Stephen Shaw, DVM, DACVIM (Oncology) Veterinary Medical Specialists (Campbell)
Injection site sarcomas can be frustrating tumors to effectively treat. These tumors are extremely infiltrative in nature; therefore, treatment recommendations for them commonly include multiple modes of therapy. Excision with wide surgical margins in conjunction with pre-operative or post-operative radiation therapy is the recommended course of treatment, and provides the longest disease free interval. Conservative excision is associated with a median tumor free interval of 2 months, while more aggressive surgeries are associated with a median tumor free interval of 9 months. The combination of radiation therapy and surgery is associated with median disease free intervals of 13-20 months. Ideally, we would love to see the patients before surgery is performed to help with the pre-operative decisions. Our ability to safely and effectively use radiation is dependent on the decision making that occurs prior to surgery.
Historically, the interscapular location of injection site sarcomas made it difficult to treat them and difficult to differentiate which injections were responsible for them. Vaccination recommendations written by the Vaccine Associated Sarcoma Task Force in1996 were published to try to address these problems.

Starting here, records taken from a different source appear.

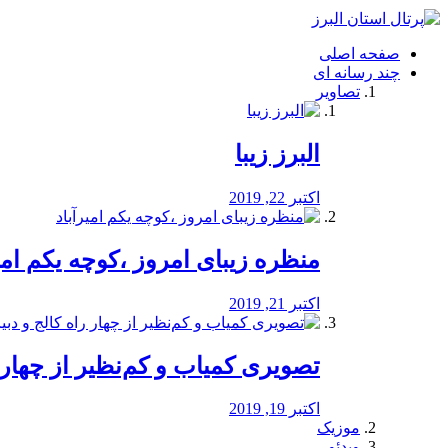
فصد
خون
صفحه اصلی
شرق
چند رسانه ای
تهران
تصاویر
خشکشویی
تصفیه
آب
البرز زیبا
طراحی
سایت
و
اکتبر 22, 2019
سئو
vip
منظره‌‌ زیبای امروز ،کوچه یکم امی
اکتبر 21, 2019
️تصویری کمیاب و کم‌نظیر از چهار راه 
اکتبر 19, 2019
موزیک
ویدئو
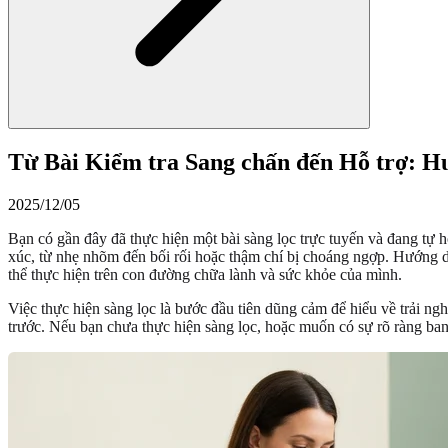
Từ Bài Kiểm tra Sang chấn đến Hỗ trợ: 
2025/12/05
Bạn có gần đây đã thực hiện một bài sàng lọc trực tuyến và đang tự h
xúc, từ nhẹ nhõm đến bối rối hoặc thậm chí bị choáng ngợp. Hướng d
thể thực hiện trên con đường chữa lành và sức khỏe của mình.
Việc thực hiện sàng lọc là bước đầu tiên dũng cảm để hiểu về trải n
trước. Nếu bạn chưa thực hiện sàng lọc, hoặc muốn có sự rõ ràng ba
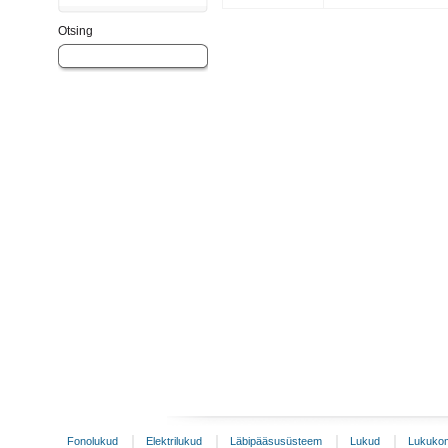
Otsing
Fonolukud
Elektrilukud
Läbipääsusüsteem
Lukud
Lukukom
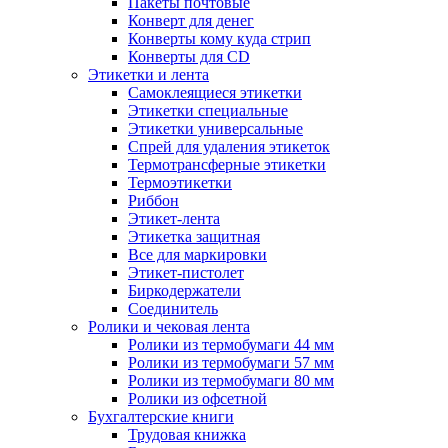
Пакеты почтовые
Конверт для денег
Конверты кому куда стрип
Конверты для CD
Этикетки и лента
Самоклеящиеся этикетки
Этикетки специальные
Этикетки универсальные
Спрей для удаления этикеток
Термотрансферные этикетки
Термоэтикетки
Риббон
Этикет-лента
Этикетка защитная
Все для маркировки
Этикет-пистолет
Биркодержатели
Соединитель
Ролики и чековая лента
Ролики из термобумаги 44 мм
Ролики из термобумаги 57 мм
Ролики из термобумаги 80 мм
Ролики из офсетной
Бухгалтерские книги
Трудовая книжка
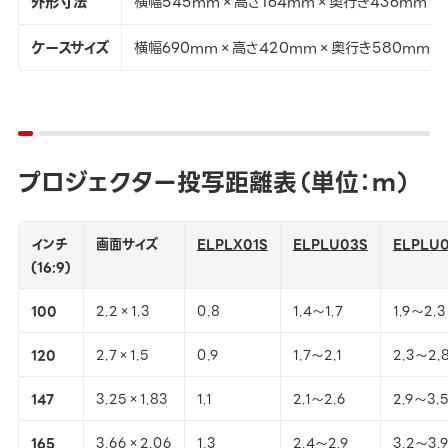
外形寸法
横幅545mm×高さ164mm×奥行き436mm
ケースサイズ
横幅690mm×高さ420mm×奥行き580mm
プロジェクター投写距離表（単位：ｍ）
インチ
画面サイズ
ELPLX01S
ELPLU03S
ELPLU
(16:9)
100
2.2×1.3
0.8
1.4～1.7
1.9～2.3
120
2.7×1.5
0.9
1.7～2.1
2.3～2.
147
3.25×1.83
1.1
2.1～2.6
2.9～3.
165
3.66×2.06
1.3
2.4～2.9
3.2～3.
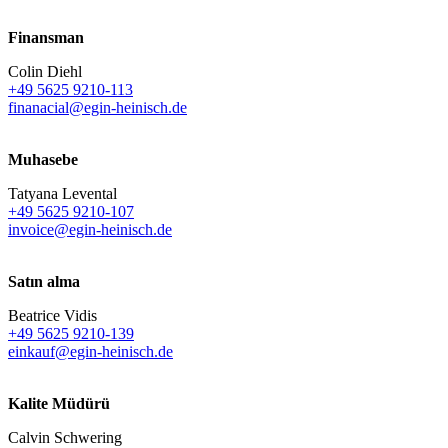
Finansman
Colin Diehl
+49 5625 9210-113
finanacial@egin-heinisch.de
Muhasebe
Tatyana Levental
+49 5625 9210-107
invoice@egin-heinisch.de
Satın alma
Beatrice Vidis
+49 5625 9210-139
einkauf@egin-heinisch.de
Kalite Müdürü
Calvin Schwering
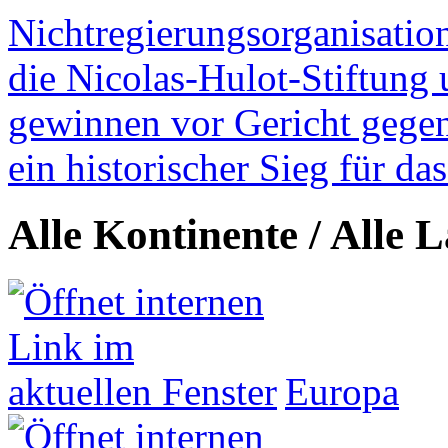
Nichtregierungsorganisatio
die Nicolas-Hulot-Stiftung
gewinnen vor Gericht gegen 
ein historischer Sieg für d
Alle Kontinente / Alle 
Europa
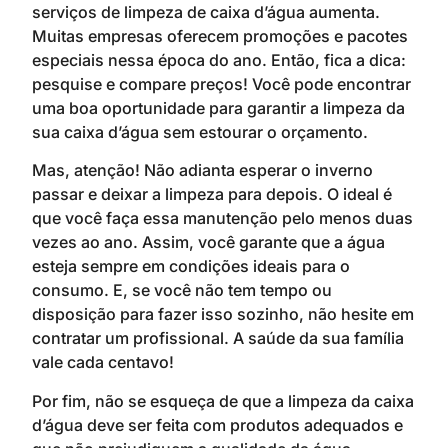
serviços de limpeza de caixa d’água aumenta.
Muitas empresas oferecem promoções e pacotes
especiais nessa época do ano. Então, fica a dica:
pesquise e compare preços! Você pode encontrar
uma boa oportunidade para garantir a limpeza da
sua caixa d’água sem estourar o orçamento.
Mas, atenção! Não adianta esperar o inverno
passar e deixar a limpeza para depois. O ideal é
que você faça essa manutenção pelo menos duas
vezes ao ano. Assim, você garante que a água
esteja sempre em condições ideais para o
consumo. E, se você não tem tempo ou
disposição para fazer isso sozinho, não hesite em
contratar um profissional. A saúde da sua família
vale cada centavo!
Por fim, não se esqueça de que a limpeza da caixa
d’água deve ser feita com produtos adequados e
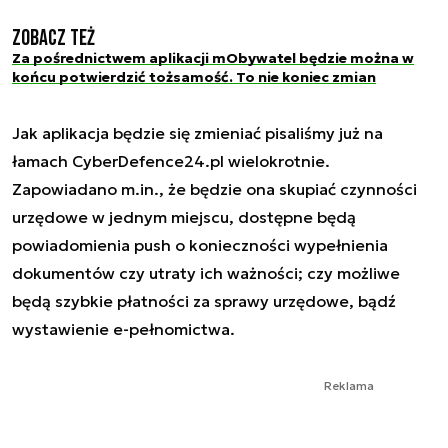
Zobacz też
Za pośrednictwem aplikacji mObywatel będzie można w
końcu potwierdzić tożsamość. To nie koniec zmian
Jak aplikacja będzie się zmieniać pisaliśmy już na
łamach CyberDefence24.pl wielokrotnie.
Zapowiadano m.in., że będzie ona skupiać czynności
urzędowe w jednym miejscu, dostępne będą
powiadomienia push o konieczności wypełnienia
dokumentów czy utraty ich ważności; czy możliwe
będą szybkie płatności za sprawy urzędowe, bądź
wystawienie e-pełnomictwa.
Reklama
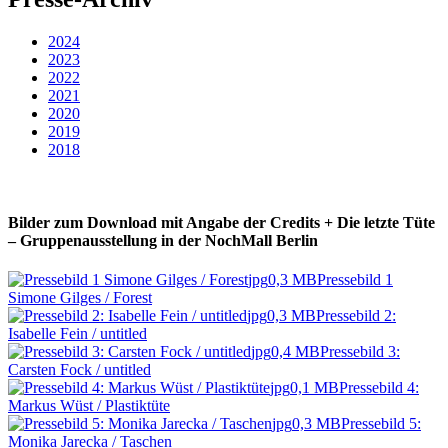
2024
2023
2022
2021
2020
2019
2018
Bilder zum Download mit Angabe der Credits + Die letzte Tüte
– Gruppenausstellung in der NochMall Berlin
jpg
0,3 MB
Pressebild 1
Simone Gilges / Forest
jpg
0,3 MB
Pressebild 2:
Isabelle Fein / untitled
jpg
0,4 MB
Pressebild 3:
Carsten Fock / untitled
jpg
0,1 MB
Pressebild 4:
Markus Wüst / Plastiktüte
jpg
0,3 MB
Pressebild 5:
Monika Jarecka / Taschen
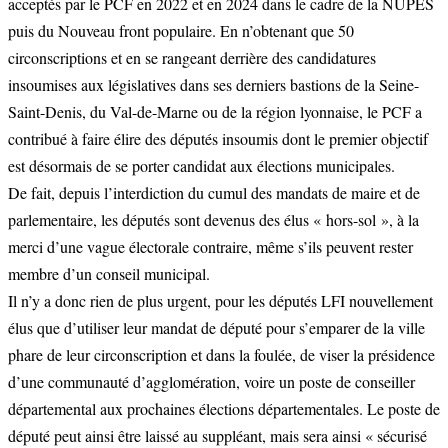
acceptés par le PCF en 2022 et en 2024 dans le cadre de la NUPES
puis du Nouveau front populaire. En n’obtenant que 50
circonscriptions et en se rangeant derrière des candidatures
insoumises aux législatives dans ses derniers bastions de la Seine-
Saint-Denis, du Val-de-Marne ou de la région lyonnaise, le PCF a
contribué à faire élire des députés insoumis dont le premier objectif
est désormais de se porter candidat aux élections municipales.
De fait, depuis l’interdiction du cumul des mandats de maire et de
parlementaire, les députés sont devenus des élus « hors-sol », à la
merci d’une vague électorale contraire, même s’ils peuvent rester
membre d’un conseil municipal.
Il n’y a donc rien de plus urgent, pour les députés LFI nouvellement
élus que d’utiliser leur mandat de député pour s’emparer de la ville
phare de leur circonscription et dans la foulée, de viser la présidence
d’une communauté d’agglomération, voire un poste de conseiller
départemental aux prochaines élections départementales. Le poste de
député peut ainsi être laissé au suppléant, mais sera ainsi « sécurisé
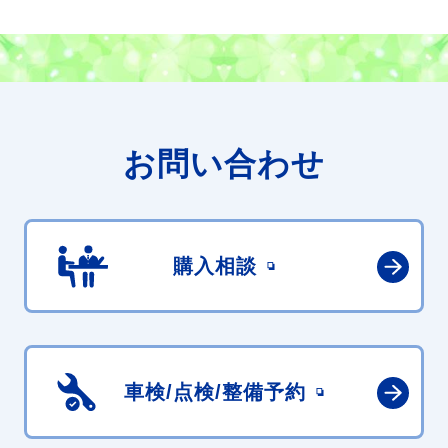
お問い合わせ
購入相談
車検/点検/
整備予約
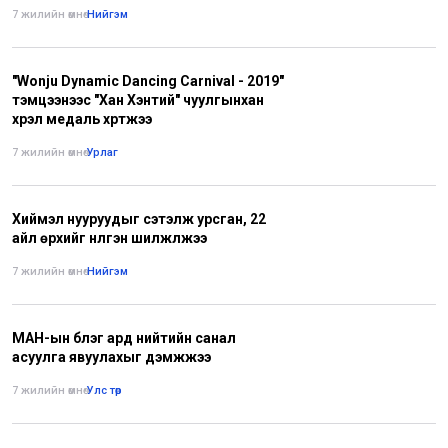
7 жилийн өмнө
•
Нийгэм
"Wonju Dynamic Dancing Carnival - 2019"
тэмцээнээс "Хан Хэнтий" чуулгынхан
хүрэл медаль хүртжээ
7 жилийн өмнө
•
Урлаг
Хиймэл нууруудыг сэтэлж урсган, 22
айл өрхийг нүүлгэн шилжүүлжээ
7 жилийн өмнө
•
Нийгэм
МАН-ын бүлэг ард нийтийн санал
асуулга явуулахыг дэмжжээ
7 жилийн өмнө
•
Улс төр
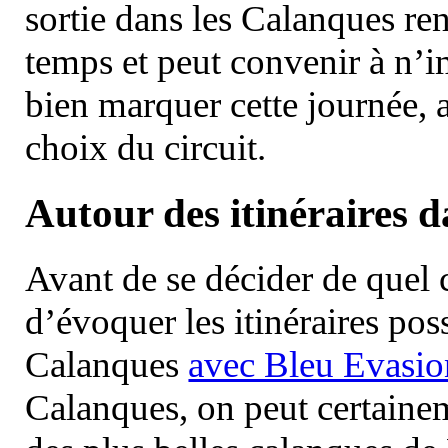
sortie dans les Calanques re
temps et peut convenir à n’
bien marquer cette journée, a
choix du circuit.
Autour des itinéraires 
Avant de se décider de quel ci
d’évoquer les itinéraires pos
Calanques
avec Bleu Evasio
Calanques, on peut certainem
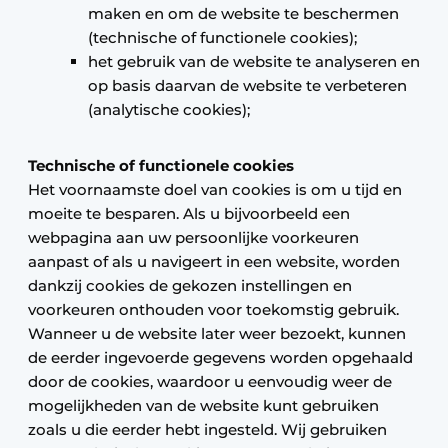
maken en om de website te beschermen
(technische of functionele cookies);
het gebruik van de website te analyseren en
op basis daarvan de website te verbeteren
(analytische cookies);
Technische of functionele cookies
Het voornaamste doel van cookies is om u tijd en
moeite te besparen. Als u bijvoorbeeld een
webpagina aan uw persoonlijke voorkeuren
aanpast of als u navigeert in een website, worden
dankzij cookies de gekozen instellingen en
voorkeuren onthouden voor toekomstig gebruik.
Wanneer u de website later weer bezoekt, kunnen
de eerder ingevoerde gegevens worden opgehaald
door de cookies, waardoor u eenvoudig weer de
mogelijkheden van de website kunt gebruiken
zoals u die eerder hebt ingesteld. Wij gebruiken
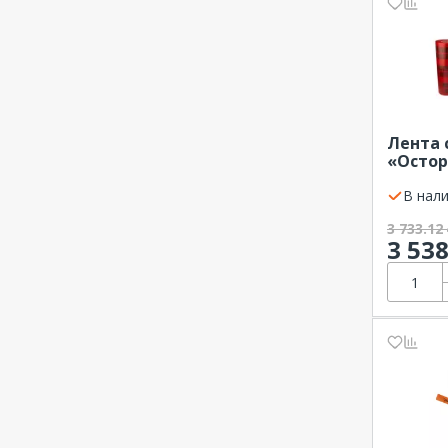
600 мм
750 мм
900 мм
Лента 
«Остор
450 мм 
красн
В нали
REXANT
3 733.12
3 53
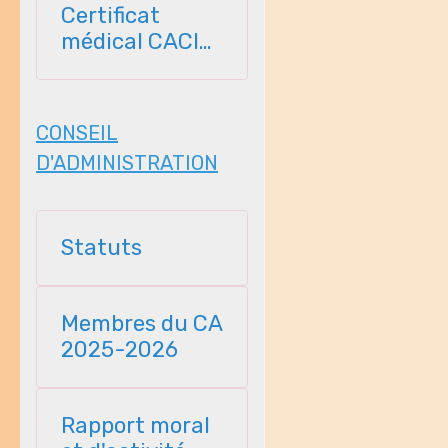
Certificat
médical CACI
2026-2027
CONSEIL
D'ADMINISTRATION
Statuts
Membres du CA
2025-2026
Rapport moral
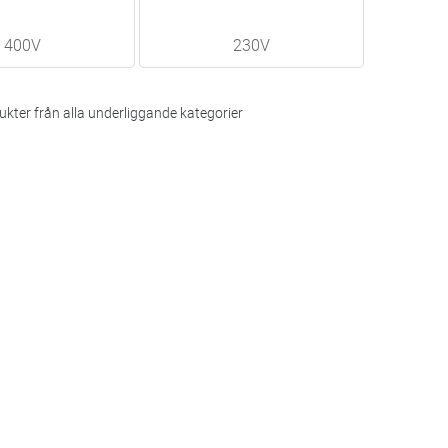
400V
230V
kter från alla underliggande kategorier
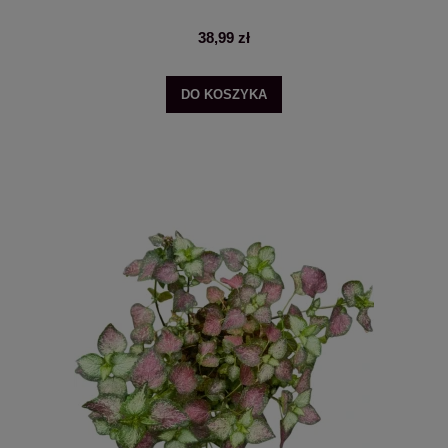
38,99 zł
DO KOSZYKA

The recommendations stated that rabies vaccines should be administered in the right rear limb, FeLV vaccines in the left rear limb, and FVRCP vaccines in the right shoulder; all were to be administered as distally as possible. The last–and arguably most important–part of the recommendation to administer each injection as distally as possible is often overlooked or forgotten. When vaccines or injections are administered in proximal limbs, the resultant tumors that form usually extend onto the abdominal wall or around the pelvis, making surgical excision difficult–even with amputation of the associated leg. In these instances, wide surgical excision would mean resecting body wall or performing hemipelvectomies in addition to radiation therapy. By administering injections more distally in a limb, any subsequent tumors in these in these locations can be potentially cured by amputation and there is a reduced need for adjuvant radiation therapy.
After publication of the Vaccine Associated Sarcoma Task Force vaccination guidelines (www. avma.org/vafstf/sitercmnd.asp), there was a decrease in the incidence of interscapular tumors and an increase in caudal body tumors, including those that occur on the flank and abdominal wall. In a recent study, such tumors were presumed to have formed in these locations due to a cat’s tendency to crouch down with their pelvic limbs tucked up under their abdomen. With their abundant loose skin, an injection intended for the subcutaneous space over their thigh could easily be misplaced into skin that stretches over the flank or caudal abdomen when the cat stands and extends its legs.
Treatment for ISS in cats begins even before the tumor develops. As this is an iatrogenic disease, those who provide vaccinations and injections to cats can help facilitate treatment of this aggressive tumor by adhering to the Vaccine Associated Sarcoma Task Force’s vaccination recommendations. Management of cats that are suspected to have ISS may be optimized by consulting with an oncologist prior to initiation of surgical treatment.